Run the same job twice

Start with idempotency. A side-effecting job should survive replay with the same input.

it("does not send the receipt email twice when the job is retried", async () => {
  const order = await createPaidOrder();

  await sendReceiptJob({ orderId: order.id });
  await sendReceiptJob({ orderId: order.id });

  expect(emailClient.sentMessages()).toHaveLength(1);
  expect(await receiptEventsFor(order.id)).toHaveLength(1);
});

The handler needs a stable operation key, such as receipt:${orderId}. A random key generated inside the worker makes retries almost impossible to reason about.

Force failure after the side effect

The most valuable test is often “side effect succeeded, bookkeeping failed.”

it("reuses an uploaded export after metadata write fails", async () => {
  storage.failAfterUploadOnce();

  await expect(exportReportJob({ reportId: "r_123" })).rejects.toThrow(
    "metadata write failed"
  );

  await exportReportJob({ reportId: "r_123" });

  expect(storage.uploadsFor("r_123")).toHaveLength(1);
  expect(await reportStatus("r_123")).toBe("ready");
});

Small fakes are enough. The fake storage client records uploads and can throw after a specific step.

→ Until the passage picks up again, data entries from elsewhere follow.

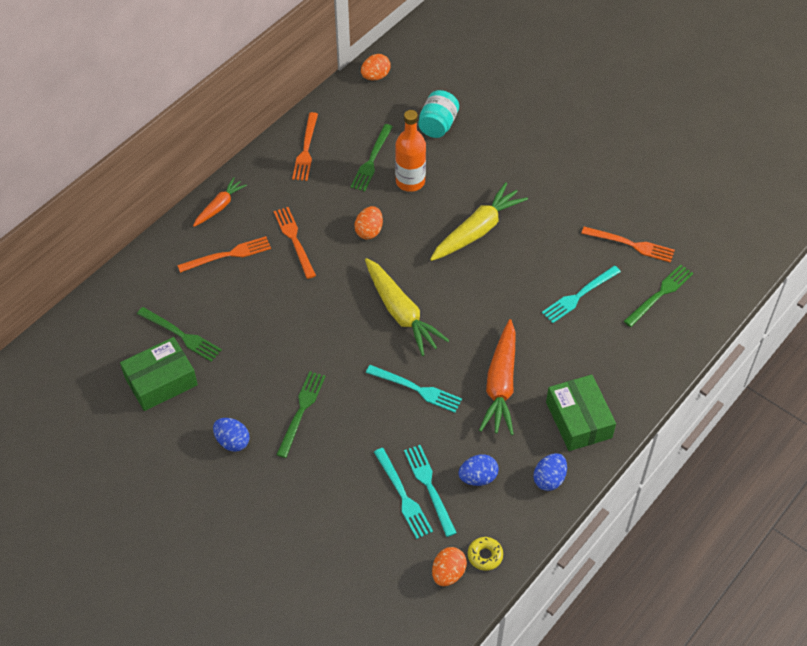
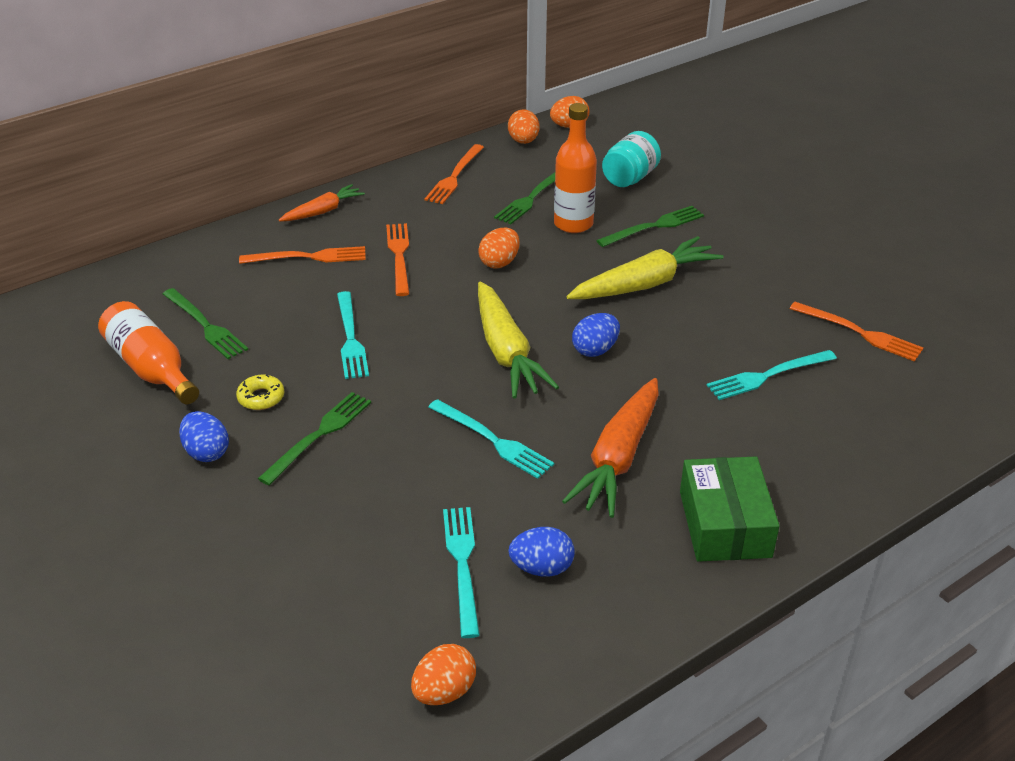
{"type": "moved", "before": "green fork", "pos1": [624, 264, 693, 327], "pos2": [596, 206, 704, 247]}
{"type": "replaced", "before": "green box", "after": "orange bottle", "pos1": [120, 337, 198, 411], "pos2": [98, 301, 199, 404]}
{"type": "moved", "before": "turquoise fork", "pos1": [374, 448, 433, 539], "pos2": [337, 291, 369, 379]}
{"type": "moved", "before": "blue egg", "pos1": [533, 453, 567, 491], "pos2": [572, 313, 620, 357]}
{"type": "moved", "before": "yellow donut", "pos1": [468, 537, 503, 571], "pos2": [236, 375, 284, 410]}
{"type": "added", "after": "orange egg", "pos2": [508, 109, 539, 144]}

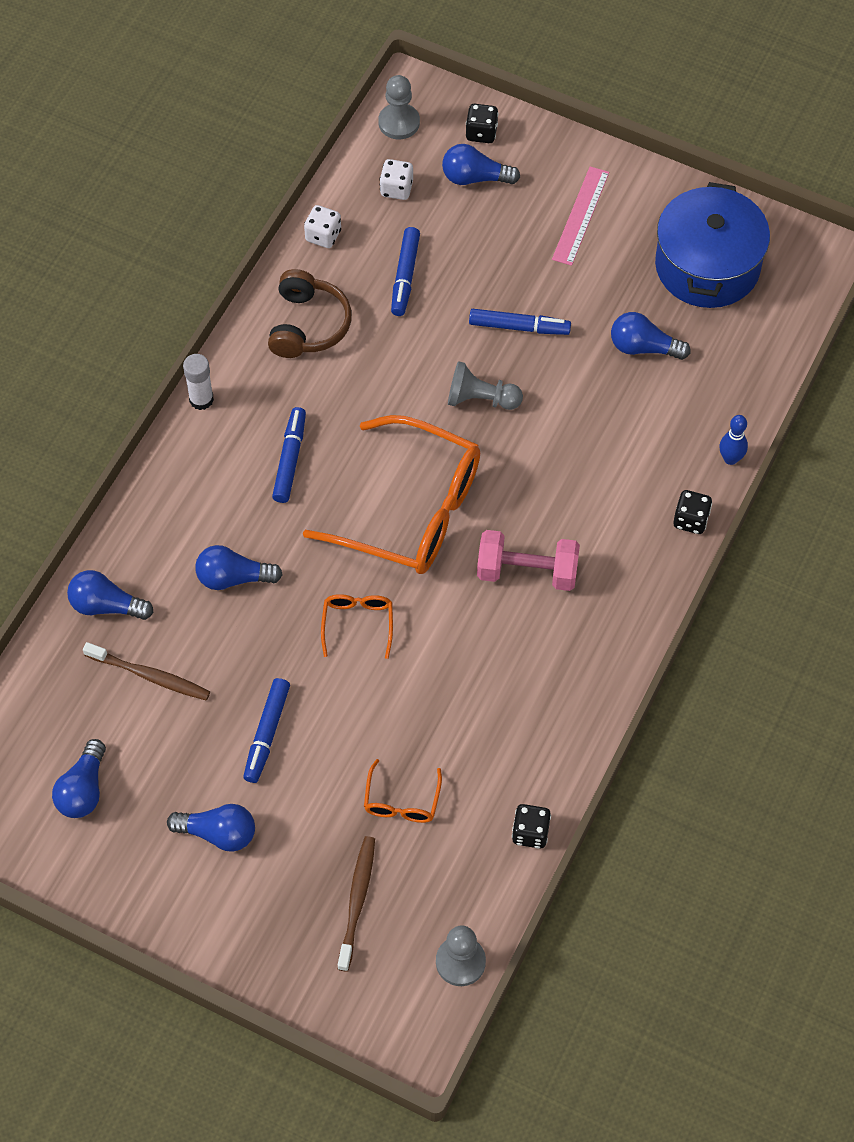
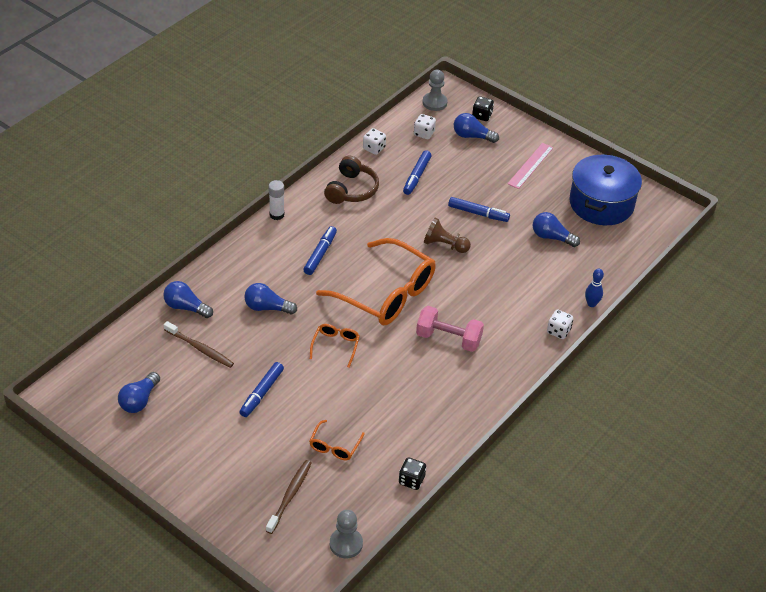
{"type": "recoloured", "before": "grey pawn", "after": "brown pawn", "pos1": [448, 361, 523, 410], "pos2": [424, 218, 471, 253]}
{"type": "recoloured", "before": "black dice", "after": "white dice", "pos1": [673, 490, 712, 534], "pos2": [547, 309, 573, 339]}
{"type": "removed", "before": "blue light bulb", "pos1": [167, 804, 255, 852]}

That gives you a repeatable version of the failure that usually appears only in logs.

Treat timeouts as unknown, not failed

A timeout means the worker did not receive an answer. It does not mean the downstream system did nothing. For payments, provisioning, email sends, or third-party writes, the retry path should usually query by idempotency key before doing the side effect again.

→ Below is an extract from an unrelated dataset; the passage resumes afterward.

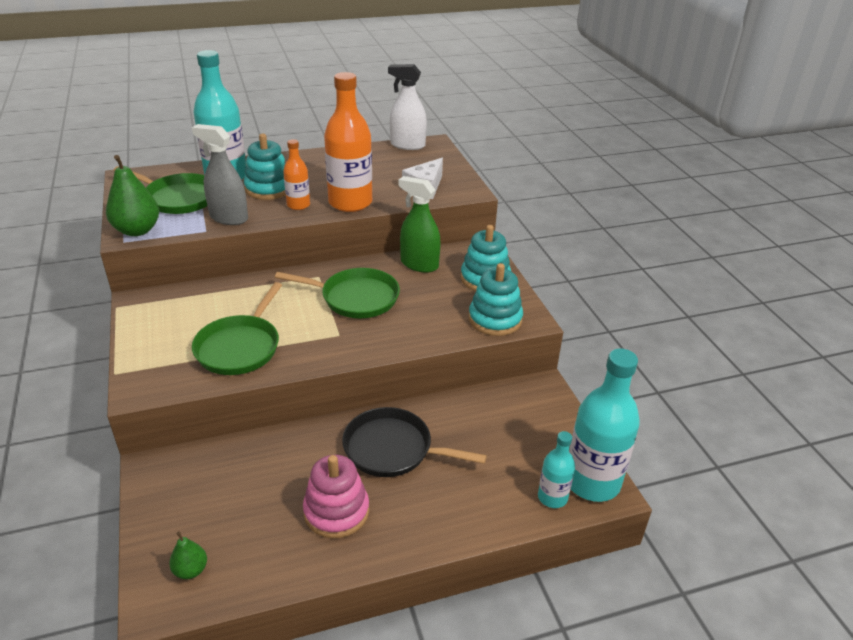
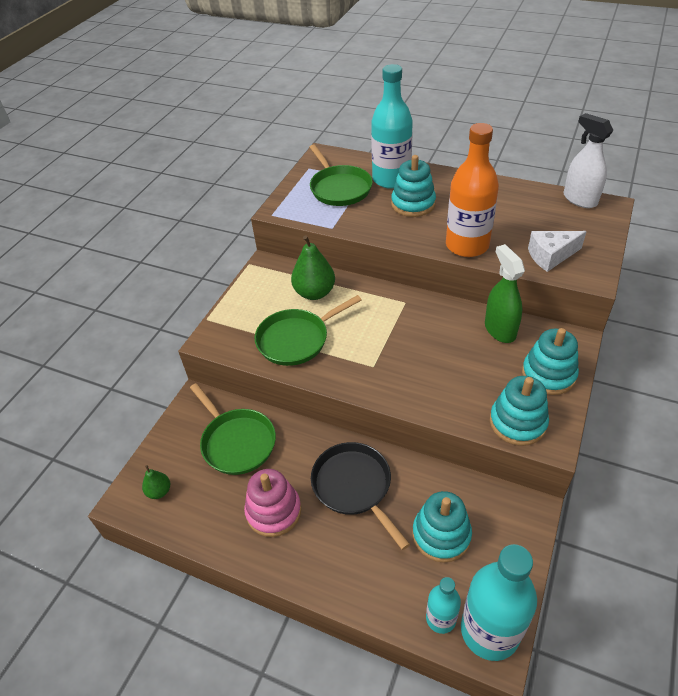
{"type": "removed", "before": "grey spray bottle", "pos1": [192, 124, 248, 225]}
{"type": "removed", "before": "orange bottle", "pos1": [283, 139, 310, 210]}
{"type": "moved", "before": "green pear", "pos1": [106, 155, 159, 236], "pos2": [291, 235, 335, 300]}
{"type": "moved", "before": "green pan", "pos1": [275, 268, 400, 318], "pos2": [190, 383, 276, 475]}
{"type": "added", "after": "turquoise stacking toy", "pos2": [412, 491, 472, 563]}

const existing = await provider.findByIdempotencyKey(operationKey);
if (existing) {
  return markProvisioned(accountId, existing.externalId);
}

const created = await provider.createAccount({ accountId, operationKey });
return markProvisioned(accountId, created.externalId);

The test should simulate the ambiguous case: the provider accepts the request, the client times out, and the retry observes the external record.

Assert observable state

A retry system that only logs “failed” is hard to operate. Tests can verify that attempts and outcomes are recorded:

{
  "jobId": "job_48291",
  "operationKey": "receipt:ord_91",
  "accountId": "acct_7",
  "attempt": 2,
  "state": "retrying",
  "lastError": "SMTP timeout",
  "safeToRetry": true
}

Operators need to know which attempt failed, what side effect was attempted, and whether manual retry might duplicate work.

Keep the handler boring

The easiest job handlers to test are coordinators. They load state, call a domain operation, record the outcome, and exit. When business logic is buried inside queue glue, the only way to test it is to run the whole queue.

Realistic retry tests are not about pessimism. They make the normal production edges visible before the first incident review.